The Magnificent Seven: Denzel Reunites With Fuqua in Remake of Kurosawa Classic
Directed by the legendary Akira Kurosawa in 1954, Seven Samurai was a groundbreaking film that had a profound influence on the evolution of cinema for many years. Superficially, that seminal work was merely a martial arts epic set in 16th century Japan. Yet, over the years, it has spawned a series of knockoffs that reprise the picture’s narrative about a team of selfless heroes who were recruited to achieve some lofty goal.
In 1960, Seven Samurai was remade as The Magnificent Seven, a Western that co-starred Steve McQueen, Yul Brynner, Charles Bronson, Eli Wallach, Robert Vaughn, and James Coburn. Today, that classic has been remade by Antoine Fuqua in a film that reunites the director with Denzel Washington after their successful collaborations on The Equalizer (2014) and Training Day (2001). The latter film won an Academy Award.
This version of The Magnificent Seven has a few variations on the original theme. For example, the picture’s bad guy is now an avaricious white man who is intent on seizing a mining town’s gold — instead of a Mexican bandito who has been staging a series of border raids. And the good guys enlisted to take care of the greedy villains are a politically correct rainbow coalition comprised of heroes who come from diverse ethnic backgrounds.

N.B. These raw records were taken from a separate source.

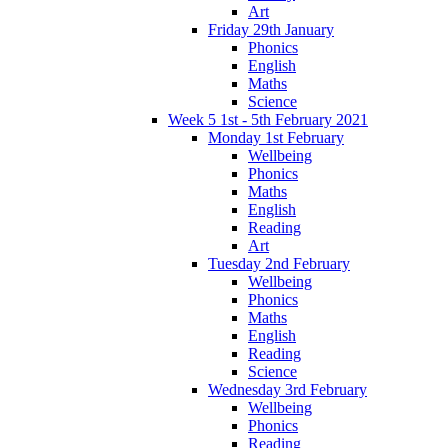
Art
Friday 29th January
Phonics
English
Maths
Science
Week 5 1st - 5th February 2021
Monday 1st February
Wellbeing
Phonics
Maths
English
Reading
Art
Tuesday 2nd February
Wellbeing
Phonics
Maths
English
Reading
Science
Wednesday 3rd February
Wellbeing
Phonics
Reading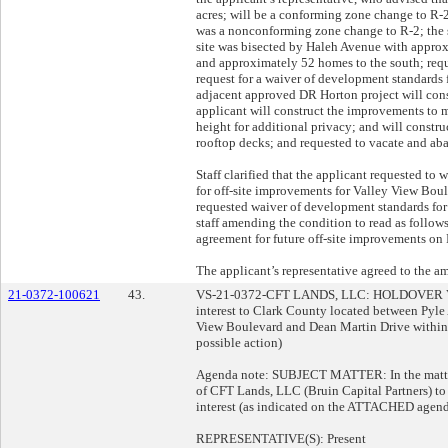
acres; will be a conforming zone change to R-2
was a nonconforming zone change to R-2; the si
site was bisected by Haleh Avenue with approx
and approximately 52 homes to the south; requ
request for a waiver of development standards 
adjacent approved DR Horton project will cons
applicant will construct the improvements to 
height for additional privacy; and will constr
rooftop decks; and requested to vacate and ab
Staff clarified that the applicant requested t
for off-site improvements for Valley View Bou
requested waiver of development standards for
staff amending the condition to read as follows:
agreement for future off-site improvements on
The applicant’s representative agreed to the 
21-0372-100621
43.
VS-21-0372-CFT LANDS, LLC: HOLDOVER 
interest to Clark County located between Pyl
View Boulevard and Dean Martin Drive within En
possible action)
Agenda note: SUBJECT MATTER: In the matter 
of CFT Lands, LLC (Bruin Capital Partners) t
interest (as indicated on the ATTACHED agend
REPRESENTATIVE(S): Present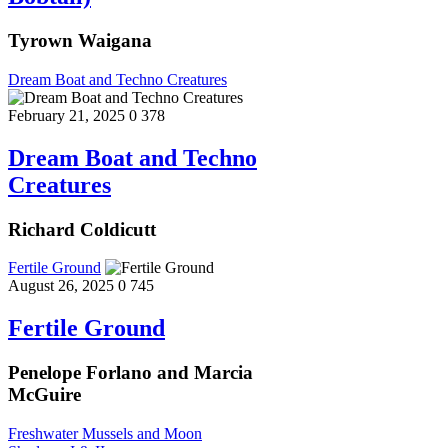
Tyrown Waigana
Dream Boat and Techno Creatures
February 21, 2025
0
378
Dream Boat and Techno
Creatures
Richard Coldicutt
Fertile Ground
August 26, 2025
0
745
Fertile Ground
Penelope Forlano and Marcia
McGuire
Freshwater Mussels and Moon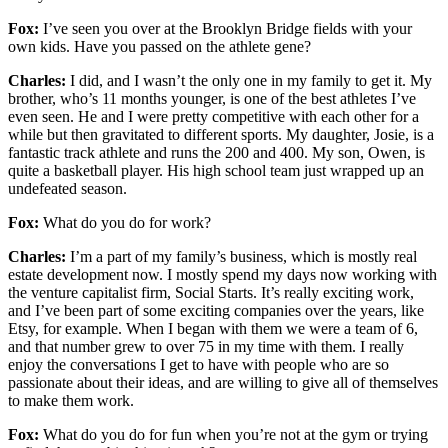
Fox:
I’ve seen you over at the Brooklyn Bridge fields with your
own kids. Have you passed on the athlete gene?
Charles:
I did, and I wasn’t the only one in my family to get it. My
brother, who’s 11 months younger, is one of the best athletes I’ve
even seen. He and I were pretty competitive with each other for a
while but then gravitated to different sports. My daughter, Josie, is a
fantastic track athlete and runs the 200 and 400. My son, Owen, is
quite a basketball player. His high school team just wrapped up an
undefeated season.
Fox:
What do you do for work?
Charles:
I’m a part of my family’s business, which is mostly real
estate development now. I mostly spend my days now working with
the venture capitalist firm, Social Starts. It’s really exciting work,
and I’ve been part of some exciting companies over the years, like
Etsy, for example. When I began with them we were a team of 6,
and that number grew to over 75 in my time with them. I really
enjoy the conversations I get to have with people who are so
passionate about their ideas, and are willing to give all of themselves
to make them work.
Fox:
What do you do for fun when you’re not at the gym or trying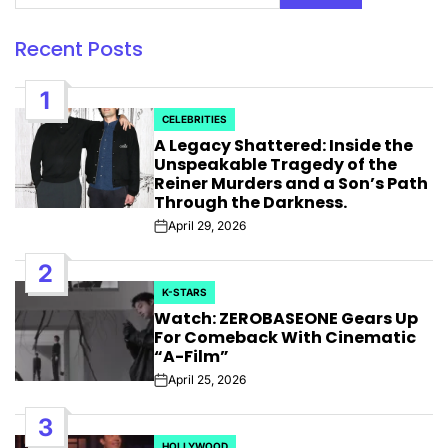
Recent Posts
1
CELEBRITIES
POSTED
A Legacy Shattered: Inside the
IN
Unspeakable Tragedy of the
Reiner Murders and a Son’s Path
Through the Darkness.
April 29, 2026
Post
Date
2
K-STARS
POSTED
Watch: ZEROBASEONE Gears Up
IN
For Comeback With Cinematic
“A-Film”
April 25, 2026
Post
Date
3
HOLLYWOOD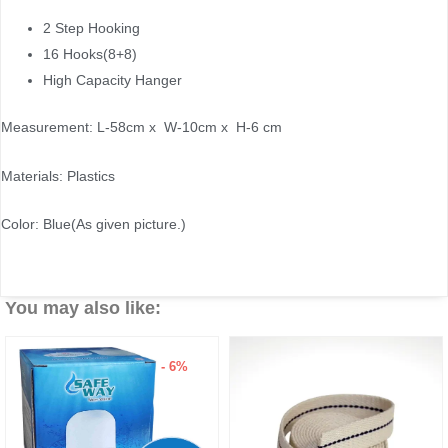
2 Step Hooking
16 Hooks(8+8)
High Capacity Hanger
Measurement: L-58cm x W-10cm x H-6 cm
Materials: Plastics
Color: Blue(As given picture.)
You may also like:
- 6%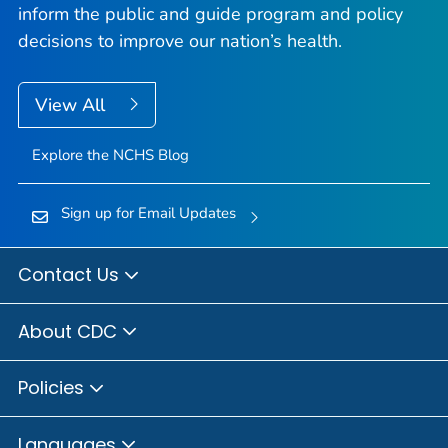
inform the public and guide program and policy
decisions to improve our nation’s health.
View All
Explore the NCHS Blog
Sign up for Email Updates
Contact Us
About CDC
Policies
Languages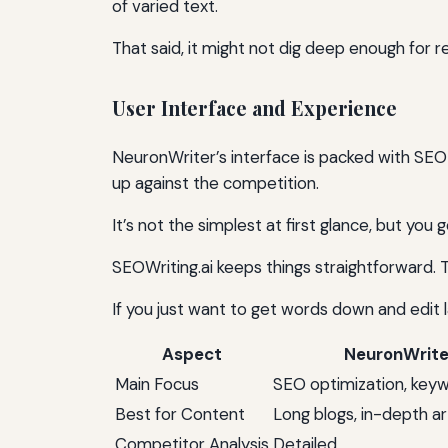
of varied text.
That said, it might not dig deep enough for r
User Interface and Experience
NeuronWriter’s interface is packed with SE
up against the competition.
It’s not the simplest at first glance, but you g
SEOWriting.ai keeps things straightforward. 
If you just want to get words down and edit 
Aspect
NeuronWrite
Main Focus
SEO optimization, key
Best for Content
Long blogs, in-depth ar
Competitor Analysis
Detailed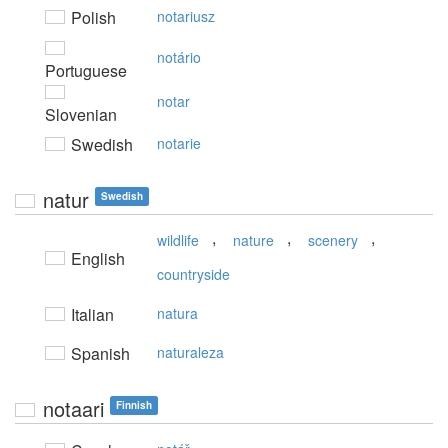
Polish
notariusz
notário
Portuguese
notar
Slovenian
Swedish
notarie
natur
Swedish
,
,
,
wildlife
nature
scenery
English
countryside
Italian
natura
Spanish
naturaleza
notaari
Finnish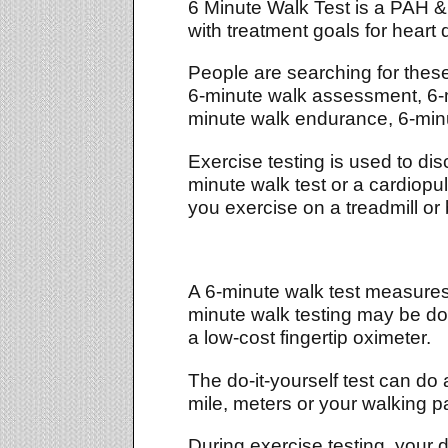
6 Minute Walk Test is a PAH & 
with treatment goals for heart
People are searching for thes
6-minute walk assessment, 6-mi
minute walk endurance, 6-minut
Exercise testing is used to dis
minute walk test or a cardiop
you exercise on a treadmill or 
A 6-minute walk test measures 
minute walk testing may be do
a low-cost fingertip oximeter.
The do-it-yourself test can do 
mile, meters or your walking 
During exercise testing, your do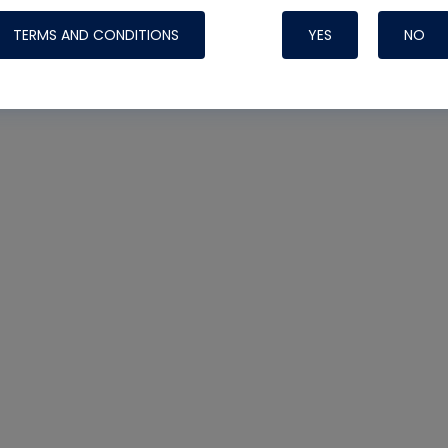
TERMS AND CONDITIONS
YES
NO
Nylog Blue 
Thread Seal
Systems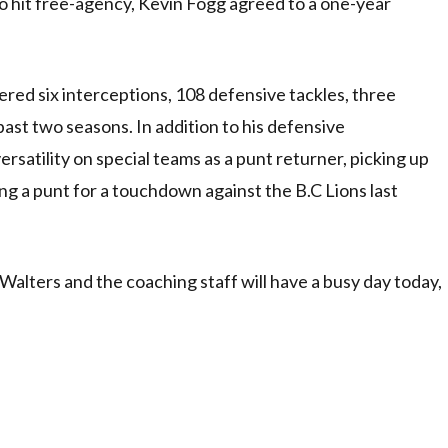
to hit free-agency, Kevin Fogg agreed to a one-year
red six interceptions, 108 defensive tackles, three
ast two seasons. In addition to his defensive
ersatility on special teams as a punt returner, picking up
ing a punt for a touchdown against the B.C Lions last
lters and the coaching staff will have a busy day today,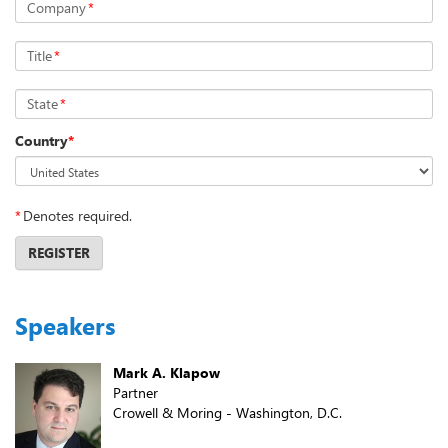
Company
*
Title
*
State
*
Country
*
*
Denotes required.
REGISTER
Speakers
Mark A. Klapow
Partner
Crowell & Moring - Washington, D.C.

Otherwise, the essence of the original plot remains intact. As the film unfolds, we find that the people in the frontier settlement of Rose Creek are living in fear of Bartholomew Bogue and his gang of marauders. Bogue is your stereotypical, bloodthirsty villain, played to perfection by Peter Sarsgaard.
It is made clear just how low the diabolical Bogue will stoop to achieve his evil ends when he murders an innocent woman and burns the church to the ground. The frightened local people are at their wit’s end, and are glad to welcome the arrival in town of the bounty hunter Sam Chisolm (Washington).
They have no idea that Chisolm isn’t being merely altruistic and that he has his own reasons to eliminate Bogue. After Chilsholm is deputized, he proceeds to assemble a crew composed of: a Civil War veteran suffering from shell shock (Ethan Hawke), a hard-drinking bombmaker (Chris Pratt), a gruff mountain man (Vincent D’Onofrio), a Chicano outlaw (Manuel Garcia-Rulfo), a Comanche archer (Martin Sensmeier), and a knife-throwing assassin (Byung-hun Lee).
Don’t expect any deeply-developed characters. The movie is about the inexorable march to the big showdown when the heroes even the score — and then some.
Excellent (****). Rated PG-13 for intense violence, smoking, profanity, and suggestive material. Running time: 132 minutes. Distributor: Sony Pictures.